WHAT YOU WILL DO.
Reproduce each entry exactly, so that everything except the pictures is carried over.

DATA SHOWN.

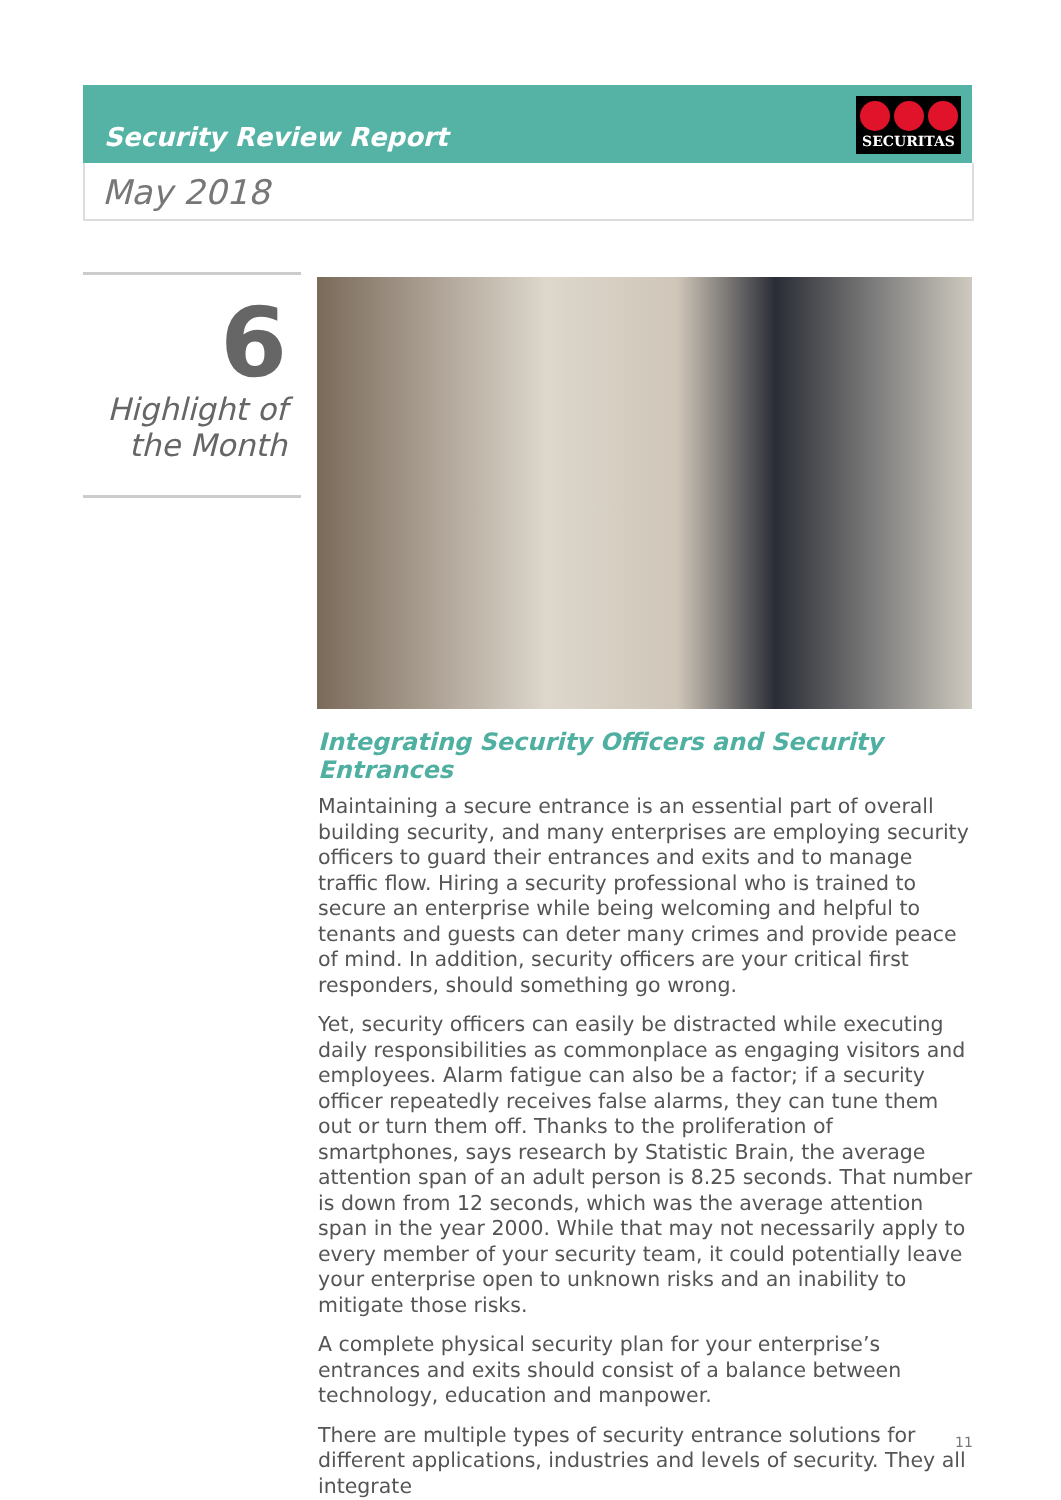Security Review Report
SECURITAS
May 2018
6
Highlight of
the Month
Integrating Security Officers and Security Entrances
Maintaining a secure entrance is an essential part of overall building security, and many enterprises are employing security officers to guard their entrances and exits and to manage traffic flow. Hiring a security professional who is trained to secure an enterprise while being welcoming and helpful to tenants and guests can deter many crimes and provide peace of mind. In addition, security officers are your critical first responders, should something go wrong.
Yet, security officers can easily be distracted while executing daily responsibilities as commonplace as engaging visitors and employees. Alarm fatigue can also be a factor; if a security officer repeatedly receives false alarms, they can tune them out or turn them off. Thanks to the proliferation of smartphones, says research by Statistic Brain, the average attention span of an adult person is 8.25 seconds. That number is down from 12 seconds, which was the average attention span in the year 2000. While that may not necessarily apply to every member of your security team, it could potentially leave your enterprise open to unknown risks and an inability to mitigate those risks.
A complete physical security plan for your enterprise’s entrances and exits should consist of a balance between technology, education and manpower.
There are multiple types of security entrance solutions for different applications, industries and levels of security. They all integrate
11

WORKED SOLUTION.
Security Review Report
SECURITAS
May 2018
6
Highlight of
the Month
Integrating Security Officers and Security Entrances
Maintaining a secure entrance is an essential part of overall building security, and many enterprises are employing security officers to guard their entrances and exits and to manage traffic flow. Hiring a security professional who is trained to secure an enterprise while being welcoming and helpful to tenants and guests can deter many crimes and provide peace of mind. In addition, security officers are your critical first responders, should something go wrong.
Yet, security officers can easily be distracted while executing daily responsibilities as commonplace as engaging visitors and employees. Alarm fatigue can also be a factor; if a security officer repeatedly receives false alarms, they can tune them out or turn them off. Thanks to the proliferation of smartphones, says research by Statistic Brain, the average attention span of an adult person is 8.25 seconds. That number is down from 12 seconds, which was the average attention span in the year 2000. While that may not necessarily apply to every member of your security team, it could potentially leave your enterprise open to unknown risks and an inability to mitigate those risks.
A complete physical security plan for your enterprise’s entrances and exits should consist of a balance between technology, education and manpower.
There are multiple types of security entrance solutions for different applications, industries and levels of security. They all integrate
11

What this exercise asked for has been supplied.